ACTIVITY LIST —
A. In the case report, what did the blood cultures taken on admission reveal?
B. Say whether each statement agrees with the case report, answering yes or no and quoting the deciding words: (i) The antibiotics were changed to ampicillin on the fifth hospital day. (ii) Dexamethasone sodium phosphate was given for seven days. (iii) The CT scan on the twelfth day showed new cavitary lesions in the left lung.
C. Carry on the case report from its last sentence.
======== EXTRACT PROVIDED ========
At this point, we established a diagnosis of pneumococcal pneumonia, complicated with COVID-19 and septic shock, together with acute renal failure and rhabdomyolysis.
The patient was suspected to be in septic shock. He was admitted to the ICU, to be treated with piperacillin/tazobactam, vancomycin, and 6.6 mg per day of dexamethasone sodium phosphate, along with noradrenaline as a vasopressor, ventilator management, and continuous hemodiafiltration.
On the fourth day, blood cultures taken on admission revealed penicillin-susceptible S. pneumoniae, and a diagnosis was made of invasive pneumococcal disease (IPD). His condition improved, and we finished the vasopressor and changed the antibiotics to ampicillin on the fifth hospital day. We administered dexamethasone sodium phosphate for ten days, and finished the course of treatment. However, on the eleventh day, patient respiratory deterioration was observed, and a CT scan taken on the twelfth day showed an exacerbation of bilateral ground-glass-opacity-like consolidation, together with newly appeared cavitary lesions in the right lung (Figure 1B). A sputum culture was collected on the twelfth day, and we changed antibiotics to meropenem plus vancomycin. In the sputum culture, black and white colonies were observed on blood agar/chocolate agar (Figure 2A). In addition, microscopic findings with lactophenol cotton blue stain (200 × magnification) revealed growth of the following: multicellular, banana-like macroconidium, and clavate monocellular or bicellular small-sized conidiospores (Figure 2B), and smooth colored conidiophores and conidia, among which the conidiophores were protrusions from a septate and hyphae, with conidial heads appearing radially and splitting into columns (biseriate) (Figure 2C). Based on these findings, a fungal infection was considered as a possibility, and we began coadministration of voriconazole.
======== RECORDS ========
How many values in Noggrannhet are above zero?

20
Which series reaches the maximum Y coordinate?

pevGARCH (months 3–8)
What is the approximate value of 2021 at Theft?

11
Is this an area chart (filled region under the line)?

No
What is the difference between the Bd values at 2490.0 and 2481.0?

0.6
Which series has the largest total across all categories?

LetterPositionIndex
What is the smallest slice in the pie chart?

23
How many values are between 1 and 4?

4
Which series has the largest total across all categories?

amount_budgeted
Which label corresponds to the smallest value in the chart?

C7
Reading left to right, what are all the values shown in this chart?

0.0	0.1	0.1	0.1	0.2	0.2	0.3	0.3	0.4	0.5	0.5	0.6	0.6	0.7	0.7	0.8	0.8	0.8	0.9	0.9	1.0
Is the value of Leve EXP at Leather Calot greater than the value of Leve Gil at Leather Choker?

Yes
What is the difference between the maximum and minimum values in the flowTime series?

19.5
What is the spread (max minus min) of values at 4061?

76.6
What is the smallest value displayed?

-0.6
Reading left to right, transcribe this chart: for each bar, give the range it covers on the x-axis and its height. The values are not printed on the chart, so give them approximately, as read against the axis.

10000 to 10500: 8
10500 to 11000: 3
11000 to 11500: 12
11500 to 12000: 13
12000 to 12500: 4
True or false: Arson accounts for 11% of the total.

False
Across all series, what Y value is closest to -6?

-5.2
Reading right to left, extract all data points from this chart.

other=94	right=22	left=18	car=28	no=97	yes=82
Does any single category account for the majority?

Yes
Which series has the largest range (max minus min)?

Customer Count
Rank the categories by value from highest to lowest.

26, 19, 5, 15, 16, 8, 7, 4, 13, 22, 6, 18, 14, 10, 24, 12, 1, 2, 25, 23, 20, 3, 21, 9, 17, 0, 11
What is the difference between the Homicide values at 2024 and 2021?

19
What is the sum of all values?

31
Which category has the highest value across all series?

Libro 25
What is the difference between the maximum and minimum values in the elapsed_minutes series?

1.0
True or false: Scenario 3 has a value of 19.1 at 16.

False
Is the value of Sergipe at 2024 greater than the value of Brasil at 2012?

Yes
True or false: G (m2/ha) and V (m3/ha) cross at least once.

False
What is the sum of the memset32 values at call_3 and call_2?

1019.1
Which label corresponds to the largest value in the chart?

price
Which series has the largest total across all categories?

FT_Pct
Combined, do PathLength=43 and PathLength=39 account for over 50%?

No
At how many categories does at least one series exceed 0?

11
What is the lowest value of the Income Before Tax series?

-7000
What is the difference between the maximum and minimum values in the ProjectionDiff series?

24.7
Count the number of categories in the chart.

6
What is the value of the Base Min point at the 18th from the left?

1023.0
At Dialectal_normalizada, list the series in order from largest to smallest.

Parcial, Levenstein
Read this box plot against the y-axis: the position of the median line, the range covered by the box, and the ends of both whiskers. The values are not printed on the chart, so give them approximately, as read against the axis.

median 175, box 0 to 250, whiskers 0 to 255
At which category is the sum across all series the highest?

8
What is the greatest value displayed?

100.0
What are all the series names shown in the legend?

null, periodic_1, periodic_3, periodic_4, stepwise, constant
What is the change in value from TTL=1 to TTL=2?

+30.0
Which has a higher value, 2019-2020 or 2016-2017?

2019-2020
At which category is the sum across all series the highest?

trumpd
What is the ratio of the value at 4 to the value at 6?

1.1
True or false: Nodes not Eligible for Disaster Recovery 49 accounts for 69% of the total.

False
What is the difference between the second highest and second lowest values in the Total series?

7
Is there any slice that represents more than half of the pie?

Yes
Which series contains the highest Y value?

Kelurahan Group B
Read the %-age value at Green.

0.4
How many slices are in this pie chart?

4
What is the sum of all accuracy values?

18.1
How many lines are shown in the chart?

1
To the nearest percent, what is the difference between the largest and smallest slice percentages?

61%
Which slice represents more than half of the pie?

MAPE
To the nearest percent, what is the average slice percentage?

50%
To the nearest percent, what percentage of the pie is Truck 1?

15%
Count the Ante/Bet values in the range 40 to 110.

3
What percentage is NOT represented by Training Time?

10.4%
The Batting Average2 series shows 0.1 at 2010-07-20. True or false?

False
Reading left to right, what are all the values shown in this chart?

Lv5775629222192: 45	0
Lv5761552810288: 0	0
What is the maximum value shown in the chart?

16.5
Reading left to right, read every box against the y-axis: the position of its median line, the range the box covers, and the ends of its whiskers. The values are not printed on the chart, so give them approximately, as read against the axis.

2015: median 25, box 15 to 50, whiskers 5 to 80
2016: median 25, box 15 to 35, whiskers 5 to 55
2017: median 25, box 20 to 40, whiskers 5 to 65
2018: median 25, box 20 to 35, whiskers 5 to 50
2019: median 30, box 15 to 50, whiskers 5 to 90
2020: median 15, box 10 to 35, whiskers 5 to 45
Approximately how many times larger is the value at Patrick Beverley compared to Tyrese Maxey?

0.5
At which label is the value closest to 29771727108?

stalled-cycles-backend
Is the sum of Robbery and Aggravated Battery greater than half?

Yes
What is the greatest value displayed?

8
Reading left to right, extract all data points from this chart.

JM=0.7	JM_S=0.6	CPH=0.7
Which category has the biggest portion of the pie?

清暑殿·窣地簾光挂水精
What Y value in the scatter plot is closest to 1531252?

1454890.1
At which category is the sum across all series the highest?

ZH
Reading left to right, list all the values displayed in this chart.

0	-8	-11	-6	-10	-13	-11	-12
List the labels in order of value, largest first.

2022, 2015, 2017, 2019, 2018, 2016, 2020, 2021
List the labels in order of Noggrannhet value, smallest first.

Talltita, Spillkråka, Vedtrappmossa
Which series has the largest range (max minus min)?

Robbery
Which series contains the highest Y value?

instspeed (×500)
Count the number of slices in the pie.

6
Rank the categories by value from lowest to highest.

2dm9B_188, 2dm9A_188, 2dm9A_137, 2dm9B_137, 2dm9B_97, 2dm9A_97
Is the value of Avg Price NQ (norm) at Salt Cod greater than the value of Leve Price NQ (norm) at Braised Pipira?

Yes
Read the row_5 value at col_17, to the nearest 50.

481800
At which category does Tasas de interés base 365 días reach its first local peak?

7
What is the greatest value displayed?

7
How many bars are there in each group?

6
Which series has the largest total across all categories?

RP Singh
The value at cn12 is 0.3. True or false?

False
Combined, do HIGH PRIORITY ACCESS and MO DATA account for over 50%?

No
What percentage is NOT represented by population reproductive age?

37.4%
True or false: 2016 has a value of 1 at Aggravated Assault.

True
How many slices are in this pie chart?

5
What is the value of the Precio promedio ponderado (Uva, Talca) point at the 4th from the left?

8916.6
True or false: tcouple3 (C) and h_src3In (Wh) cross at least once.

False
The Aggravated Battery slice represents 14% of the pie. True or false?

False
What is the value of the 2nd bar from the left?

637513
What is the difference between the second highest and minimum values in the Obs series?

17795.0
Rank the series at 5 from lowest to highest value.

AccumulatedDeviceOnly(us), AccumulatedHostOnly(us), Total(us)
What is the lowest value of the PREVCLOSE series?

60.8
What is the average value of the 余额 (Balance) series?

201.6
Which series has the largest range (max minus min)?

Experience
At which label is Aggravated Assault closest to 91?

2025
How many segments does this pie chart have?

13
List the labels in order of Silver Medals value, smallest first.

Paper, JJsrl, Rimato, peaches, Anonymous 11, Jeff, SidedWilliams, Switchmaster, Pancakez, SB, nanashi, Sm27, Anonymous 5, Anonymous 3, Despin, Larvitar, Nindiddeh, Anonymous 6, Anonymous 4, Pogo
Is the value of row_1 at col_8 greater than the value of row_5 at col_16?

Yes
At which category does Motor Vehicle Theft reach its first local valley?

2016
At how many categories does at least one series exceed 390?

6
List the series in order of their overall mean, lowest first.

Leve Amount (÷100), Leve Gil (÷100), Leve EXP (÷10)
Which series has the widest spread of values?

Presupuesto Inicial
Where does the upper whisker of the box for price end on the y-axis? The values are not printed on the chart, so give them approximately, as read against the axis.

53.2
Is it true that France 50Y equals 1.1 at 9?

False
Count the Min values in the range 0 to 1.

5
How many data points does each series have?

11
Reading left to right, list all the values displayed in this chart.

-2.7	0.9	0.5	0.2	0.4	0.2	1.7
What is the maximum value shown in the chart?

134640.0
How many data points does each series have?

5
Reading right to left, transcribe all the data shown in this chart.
========
RESULTS —
A. Penicillin-susceptible S. pneumoniae.

B.
(i) Yes: "changed the antibiotics to ampicillin on the fifth hospital day"
(ii) No: "We administered dexamethasone sodium phosphate for ten days"
(iii) No: "newly appeared cavitary lesions in the right lung"

C.
However, the pneumonia worsened on both sides, and the patient died on the seventeenth day of illness. Later, F. solani and A. niger were identified from sputum collected on the twelfth day. On the other hand, a blood culture and sputum deoxyribonucleic acid of P. jirovecii on the twelfth day were negative. Blood examination on the same day revealed that cytomegalovirus antigenemia test was negative and Aspergillus galactomannan enzyme-linked immunosorbent assay was positive. It was believed that he developed a cell-mediated immune deficiency during COVID-19 treatment, which led to the complication of pneumonia caused by the above-mentioned fungi, contributing to his death. The clinical course of the patient is shown in Figure 3.
We present the first case of secondary pulmonary infection by F. solani and A. niger during systemic steroid treatment for COVID-19. Consequently, there is value in reporting this event.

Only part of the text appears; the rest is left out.